Rewrite the listing with every "left shoulder" changed to "shoulder (left)" and everything else left as is. Omit the pictures.

SUPPLIED DATA:
----
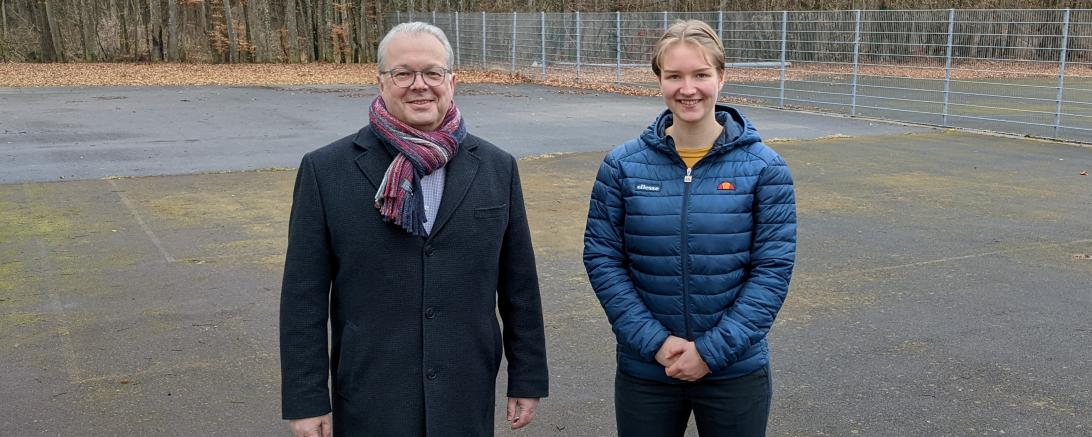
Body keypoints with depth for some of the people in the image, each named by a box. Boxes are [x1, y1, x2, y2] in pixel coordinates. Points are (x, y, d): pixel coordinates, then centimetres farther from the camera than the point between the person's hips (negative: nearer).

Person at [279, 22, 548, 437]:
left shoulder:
----
PROBLEM SOLUTION:
Body keypoints with depth for some of the people in the image, each named by a box. Boxes are [x1, y1, x2, y2] in pixel coordinates. Points are (x, y, d): pixel coordinates, then centimetres farther from the camera than the point between the person's hips (negative: nearer).

Person at [279, 22, 548, 437]:
shoulder (left):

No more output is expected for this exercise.